(Data extracts begins)
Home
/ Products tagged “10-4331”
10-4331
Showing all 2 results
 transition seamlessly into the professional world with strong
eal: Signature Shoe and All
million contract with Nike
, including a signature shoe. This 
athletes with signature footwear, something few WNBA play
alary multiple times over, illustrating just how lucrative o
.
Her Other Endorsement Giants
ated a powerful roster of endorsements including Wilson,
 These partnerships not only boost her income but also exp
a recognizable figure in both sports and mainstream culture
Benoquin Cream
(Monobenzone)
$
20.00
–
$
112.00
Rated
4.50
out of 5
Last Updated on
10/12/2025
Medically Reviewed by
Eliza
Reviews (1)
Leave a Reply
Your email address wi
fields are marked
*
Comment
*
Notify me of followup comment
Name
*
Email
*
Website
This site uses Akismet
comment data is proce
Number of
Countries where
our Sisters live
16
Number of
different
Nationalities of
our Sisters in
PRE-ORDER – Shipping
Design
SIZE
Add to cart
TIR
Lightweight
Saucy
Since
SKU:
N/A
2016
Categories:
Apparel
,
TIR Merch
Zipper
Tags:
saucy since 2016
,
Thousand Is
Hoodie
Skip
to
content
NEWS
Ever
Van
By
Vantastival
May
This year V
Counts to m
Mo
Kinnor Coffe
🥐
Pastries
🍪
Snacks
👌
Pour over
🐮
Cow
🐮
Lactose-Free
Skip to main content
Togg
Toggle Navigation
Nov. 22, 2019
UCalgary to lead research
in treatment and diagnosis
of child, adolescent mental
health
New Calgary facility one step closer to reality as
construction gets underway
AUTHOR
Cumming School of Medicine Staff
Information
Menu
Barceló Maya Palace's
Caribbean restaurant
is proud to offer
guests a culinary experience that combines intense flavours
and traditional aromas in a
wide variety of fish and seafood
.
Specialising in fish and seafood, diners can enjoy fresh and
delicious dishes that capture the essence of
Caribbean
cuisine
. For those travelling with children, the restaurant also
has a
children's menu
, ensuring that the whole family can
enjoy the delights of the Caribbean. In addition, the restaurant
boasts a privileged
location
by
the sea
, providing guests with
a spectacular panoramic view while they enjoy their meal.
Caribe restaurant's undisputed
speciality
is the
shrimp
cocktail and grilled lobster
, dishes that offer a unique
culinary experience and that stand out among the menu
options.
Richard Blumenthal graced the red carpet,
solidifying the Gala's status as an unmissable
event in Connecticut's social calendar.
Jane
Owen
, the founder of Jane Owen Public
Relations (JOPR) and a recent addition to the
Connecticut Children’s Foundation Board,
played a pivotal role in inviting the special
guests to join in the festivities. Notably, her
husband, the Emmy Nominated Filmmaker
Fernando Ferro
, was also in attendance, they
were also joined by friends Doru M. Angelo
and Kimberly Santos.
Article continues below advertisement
(Data extracts ends)
Work instructions: Print the lines from the first one through the line containing "athletes with signature", including both ends.

Exercise result:
Home
/ Products tagged “10-4331”
10-4331
Showing all 2 results
 transition seamlessly into the professional world with strong
eal: Signature Shoe and All
million contract with Nike
, including a signature shoe. This 
athletes with signature footwear, something few WNBA play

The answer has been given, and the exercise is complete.